My art practice is often informed by my need to collect, organize, and archive artifacts left behind by loved ones. To me, it is critically important to explore how these artifacts, these remnants of the past, shape identity and understanding of human connection. While personal artifacts allow me to better understand my own identity and experience, historical artifacts help me to better understand the identities and experiences of others.

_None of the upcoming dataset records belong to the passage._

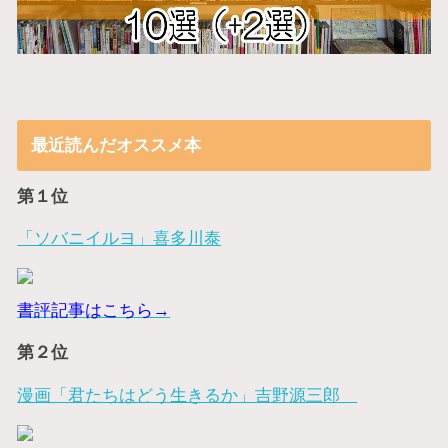
最近読んだオススメ本
第１位
「ソバニイルヨ」喜多川泰
書評記事はこちら→
第２位
漫画「君たちはどう生きるか」吉野源三郎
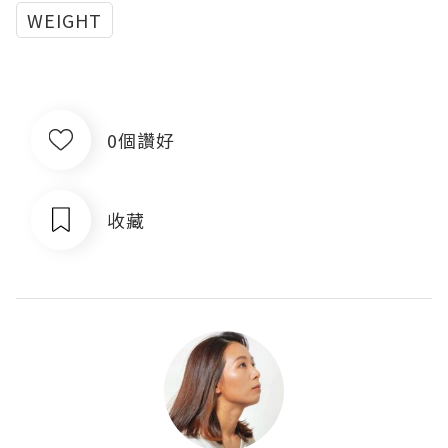
WEIGHT
0個讚好
收藏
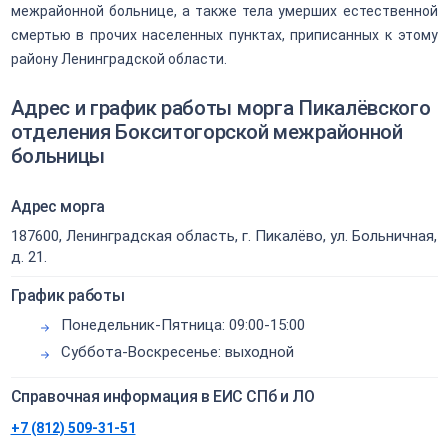
межрайонной больнице, а также тела умерших естественной
смертью в прочих населенных пунктах, приписанных к этому
району Ленинградской области.
Адрес и график работы морга Пикалёвского
отделения Бокситогорской межрайонной
больницы
Адрес морга
187600, Ленинградская область, г. Пикалёво, ул. Больничная,
д. 21.
График работы
Понедельник-Пятница: 09:00-15:00
Суббота-Воскресенье: выходной
Справочная информация в ЕИС СПб и ЛО
+7 (812) 509-31-51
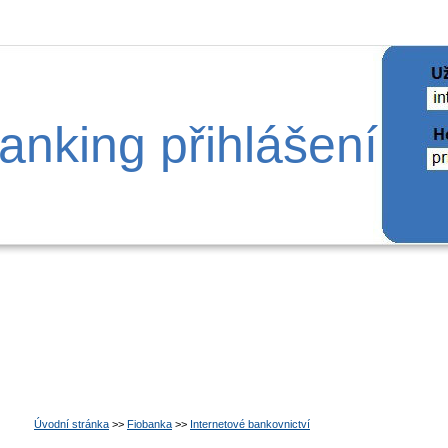
anking přihlášení
Úvodní stránka
>>
Fiobanka
>>
Internetové bankovnictví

To better conceptualize how, in my own life, miscommunications have occurred and relationships have shattered, personal artifacts have been incorporated into my installations, mixed media, and sculptural works. In Withdrawal for instance, voicemails were ordered, looped, and transferred to cassette; the messages left narrate the manifestations of my mother’s substance use and my subsequent disengagement. In Correspondence, letters my mother wrote me from rehab were revisited; they functioned as stimuli and propelled me to create response art years after they were penned. In Break Ups, ceramic works destroyed by an ex-lover were mended. Having been inspired by the Japanese Kintsugi method of repairing broken pottery pieces with gold, I was able to take back my voice and speak out against relationship violence.

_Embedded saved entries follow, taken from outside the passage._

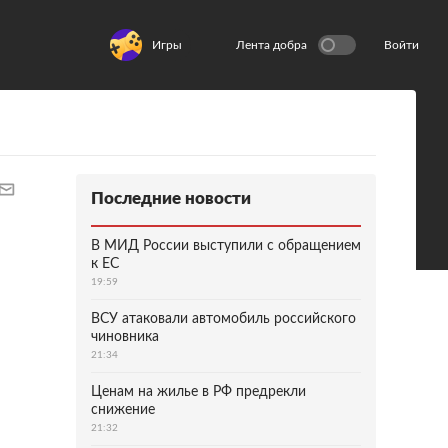
Игры
Лента добра
Войти
Последние новости
В МИД России выступили с обращением
к ЕС
19:59
ВСУ атаковали автомобиль российского
чиновника
21:34
Ценам на жилье в РФ предрекли
снижение
21:32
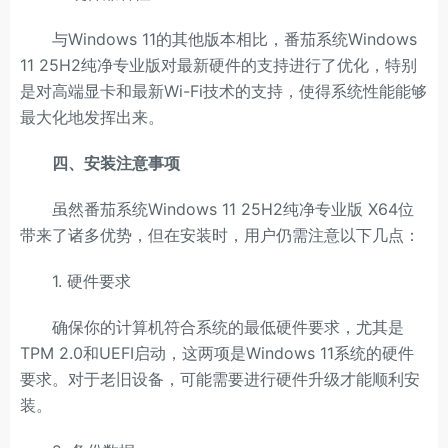
与Windows 11的其他版本相比，番茄系统Windows
11 25H2纯净专业版对最新硬件的支持进行了优化，特别
是对高端显卡和最新Wi-Fi技术的支持，使得系统性能能够
最大化地发挥出来。
四、安装注意事项
虽然番茄系统Windows 11 25H2纯净专业版 X64位
带来了诸多优势，但在安装时，用户仍需注意以下几点：
1. 硬件要求
确保你的计算机符合系统的最低硬件要求，尤其是
TPM 2.0和UEFI启动，这两项是Windows 11系统的硬件
要求。对于老旧设备，可能需要进行硬件升级才能顺利安
装。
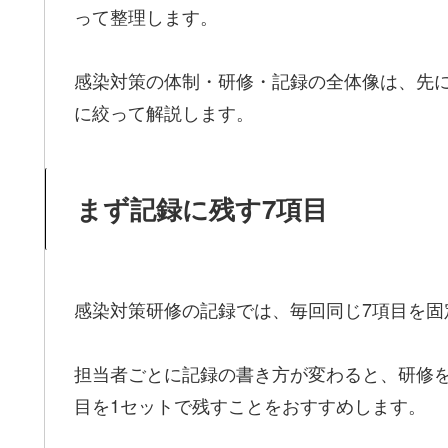
って整理します。
感染対策の体制・研修・記録の全体像は、先
に絞って解説します。
まず記録に残す7項目
感染対策研修の記録では、毎回同じ7項目を固
担当者ごとに記録の書き方が変わると、研修
目を1セットで残すことをおすすめします。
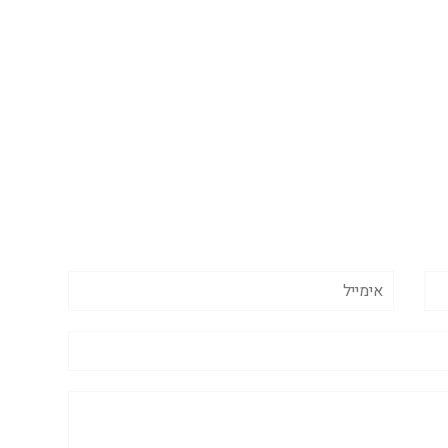
אימייל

To explore the theme of miscommunication further, and to understand its impact on a global scale, I have also analyzed the influence of historical artifacts on society. Using photography as my chosen medium, I have looked at monuments and the interactions individuals have within a given landscape. In doing so, the effects of alienation on different identities were exposed. In Barriers for example, historical traumas such as the Holocaust and the Berlin Wall were referenced. As the viewer reflects on the atrocities of WWII and the sequence of events that followed, the consequence of building physical and psychological walls becomes apparent. In Shahin, the experiences of a Muslim, Iranian woman exploring NYC were captured in the first few months of Donald Trump’s presidency. Images of her smiling in front of the Statue of Liberty and experiencing sadness at the 9/11 Memorial can be seen. Despite the solidarity depicted in these images, estrangement is still sensed.
In sharing these projects, I had hoped for an increase in communication that would lead to less misunderstanding. When we engage and learn about each other’s pain, connection and healing is made possible. I always consider how others communicate with, and therefore contribute to, my work. For me, the true authenticity of my creations lie in how the materials are obtained and the interactions I have with others along the way.